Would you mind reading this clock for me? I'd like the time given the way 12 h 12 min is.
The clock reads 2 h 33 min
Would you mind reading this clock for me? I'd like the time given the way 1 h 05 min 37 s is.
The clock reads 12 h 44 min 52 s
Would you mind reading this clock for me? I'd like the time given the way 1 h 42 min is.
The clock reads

---

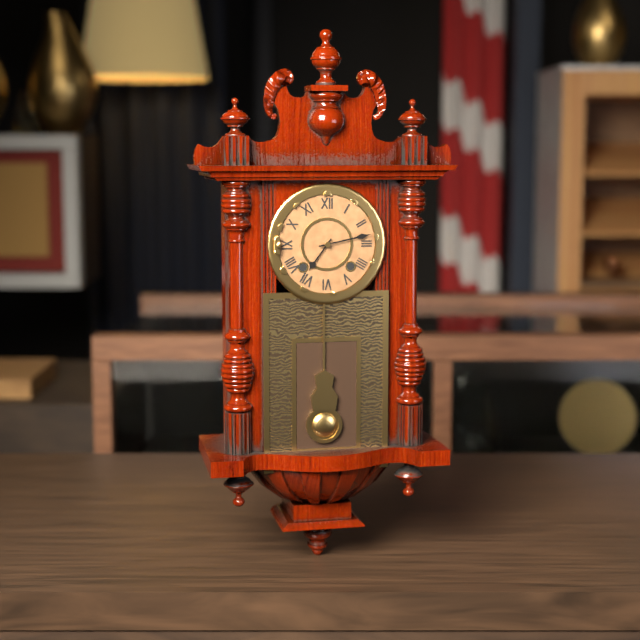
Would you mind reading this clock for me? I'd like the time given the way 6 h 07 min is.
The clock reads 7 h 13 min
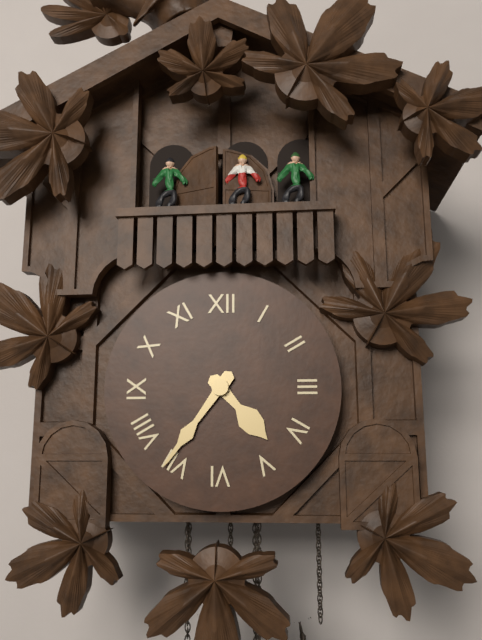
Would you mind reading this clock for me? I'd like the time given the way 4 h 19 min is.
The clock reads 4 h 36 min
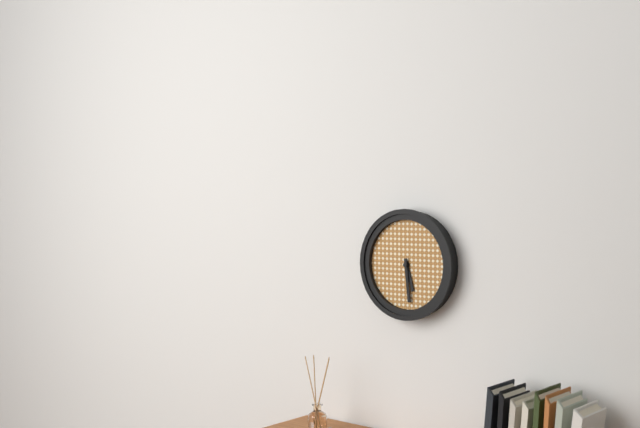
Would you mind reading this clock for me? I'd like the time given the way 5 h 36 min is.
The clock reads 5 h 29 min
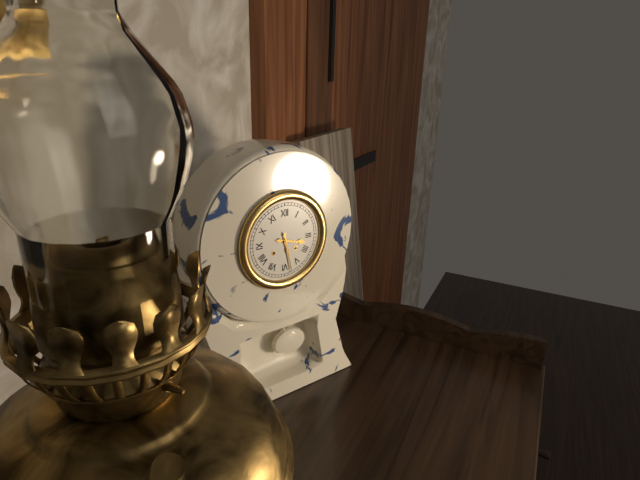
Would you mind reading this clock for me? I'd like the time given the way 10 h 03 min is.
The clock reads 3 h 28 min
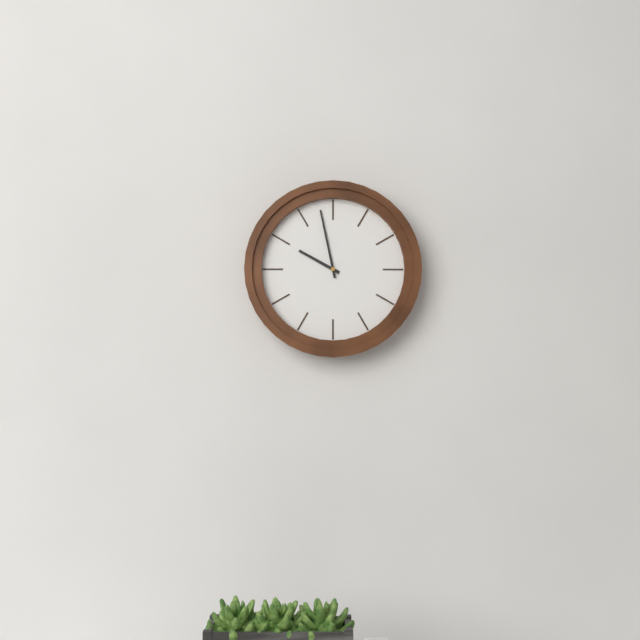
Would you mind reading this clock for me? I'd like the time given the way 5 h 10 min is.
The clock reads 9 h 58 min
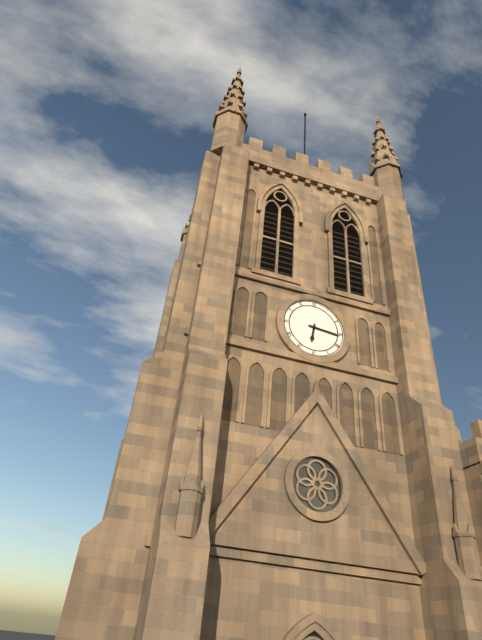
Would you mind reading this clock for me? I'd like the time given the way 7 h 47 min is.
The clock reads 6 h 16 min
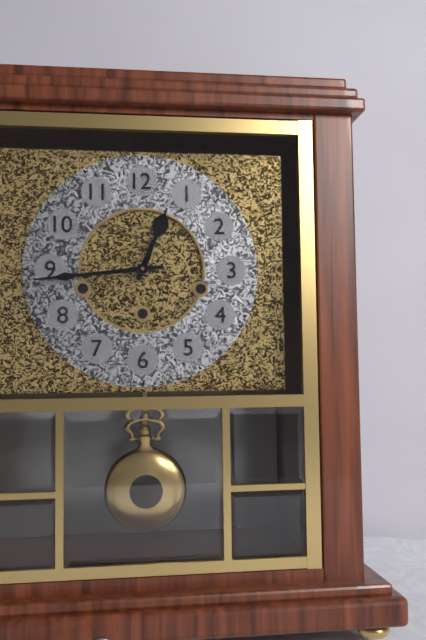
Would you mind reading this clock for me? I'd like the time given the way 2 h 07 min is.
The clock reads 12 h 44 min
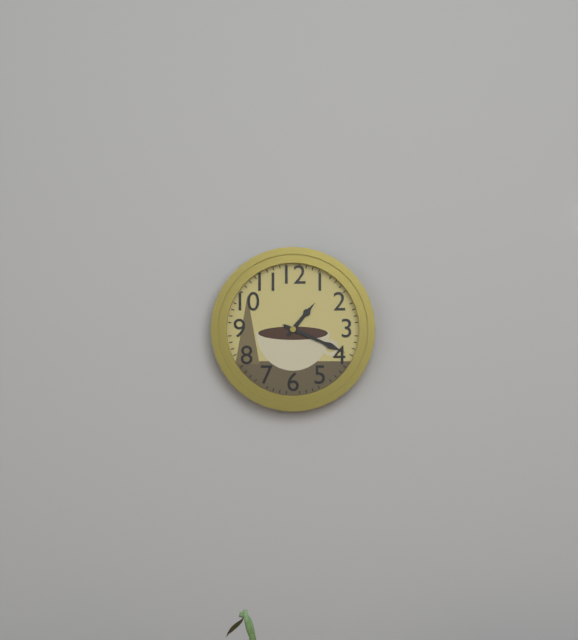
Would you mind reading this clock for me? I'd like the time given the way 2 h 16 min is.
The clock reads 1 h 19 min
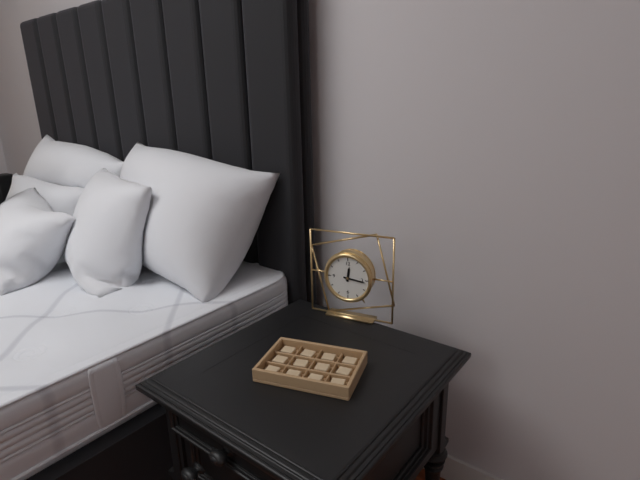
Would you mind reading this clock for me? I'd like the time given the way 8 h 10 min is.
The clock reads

---

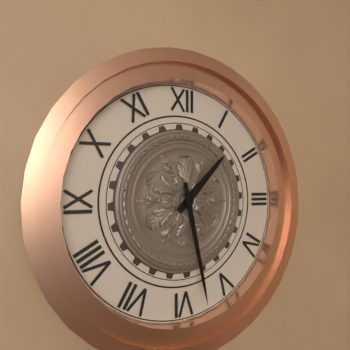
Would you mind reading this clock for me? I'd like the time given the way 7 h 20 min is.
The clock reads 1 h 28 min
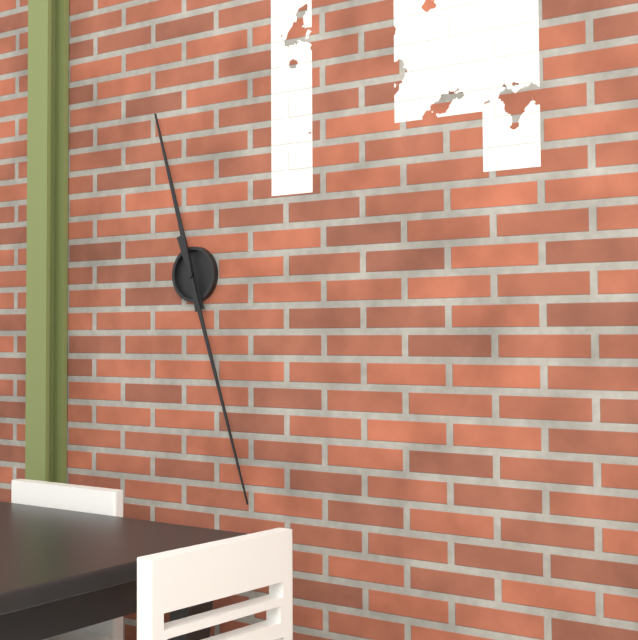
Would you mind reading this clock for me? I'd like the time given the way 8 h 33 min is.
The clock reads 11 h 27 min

## WHAT YOU ARE ASKED TO DO
Output the material from the line containing "h 12 min is." through the line containing "The clock reads 12 h 44 min 52 s" as a two-column CSV with the headers text and reading. Give one row for each ask and its reading, put every field in quotes, and turn any line breaks into spaces.

## THE COMPLETED TASK
text,reading
"Would you mind reading this clock for me? I'd like the time given the way 12 h 12 min is. The clock reads","2 h 33 min"
"Would you mind reading this clock for me? I'd like the time given the way 1 h 05 min 37 s is. The clock reads","12 h 44 min 52 s"